Director Liz Garber does a wonderful job of incorporating Simone’s voice and songs to weave a complex cinematic tapestry that shows Simone’s journey from bar singer to one of the most respected performers of her time.

Her life reaches it professional peak im the early 1960s. She marries her dream beau (which later turns into her personal nightmare) and finds her voice during the dawn of the civil-rights movement with such incindiery songs such as Mississippi Goddam.

She is also embraced by the movement befriending both Dr. Martin Luther King, Jr. and Malcolm X along with other leading intellectuals of the time including Lorraine Hansberry, James Baldwin and Langston Hughes.

As the movement intensifies, Simone is caught in a tug-of-war between the the more radical elements of the movement and her recording career, which takes a major hit due to her politics.

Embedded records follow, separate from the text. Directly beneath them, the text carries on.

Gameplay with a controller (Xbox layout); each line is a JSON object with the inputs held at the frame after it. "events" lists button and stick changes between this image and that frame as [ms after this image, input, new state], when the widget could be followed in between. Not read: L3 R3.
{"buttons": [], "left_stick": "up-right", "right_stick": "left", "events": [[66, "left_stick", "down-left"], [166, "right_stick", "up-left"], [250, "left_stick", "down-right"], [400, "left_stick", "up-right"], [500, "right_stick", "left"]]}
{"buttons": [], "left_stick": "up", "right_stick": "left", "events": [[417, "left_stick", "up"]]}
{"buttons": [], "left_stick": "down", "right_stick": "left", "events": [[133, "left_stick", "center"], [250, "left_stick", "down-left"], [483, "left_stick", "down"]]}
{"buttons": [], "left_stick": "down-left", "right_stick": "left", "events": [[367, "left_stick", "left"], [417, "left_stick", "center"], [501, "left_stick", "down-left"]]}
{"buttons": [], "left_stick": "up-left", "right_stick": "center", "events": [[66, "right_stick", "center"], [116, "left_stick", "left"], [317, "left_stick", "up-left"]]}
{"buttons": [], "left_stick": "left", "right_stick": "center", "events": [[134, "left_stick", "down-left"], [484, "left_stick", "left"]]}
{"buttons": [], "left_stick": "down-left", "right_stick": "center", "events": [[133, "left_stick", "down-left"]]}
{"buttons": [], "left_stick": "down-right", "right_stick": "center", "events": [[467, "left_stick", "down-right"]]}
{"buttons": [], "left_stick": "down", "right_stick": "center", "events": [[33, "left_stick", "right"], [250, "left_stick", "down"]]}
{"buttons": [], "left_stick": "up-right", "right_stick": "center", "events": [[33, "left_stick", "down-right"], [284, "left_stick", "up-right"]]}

Garber’s challenge is the third act where Simone’s life begins to unravel as both her marriage and career begin to fall apart. She moves to Liberia and attempts to leave the business behind. The story segues from triumphant and inspirational to melancholy as her health and amazing abilities begin to wane.

With an upcoming major studio biopic about her life set to hit theaters in the near future, it will be interesting to see if Zoe Saldana can successfully channel her undeniable innocence with her prodigious talent.

“She was never in conflict with the world, the world was in conflict with her,” said her goddaughter, Attalah Shabazz. This is the crux of the story of an amazing artist who lived her life on her own terms but couldn’t turn a blind eye to the ugliness of the world around her. A very moving story of a troubled woman whose dedication to the movement cost her more than we’ll know!!!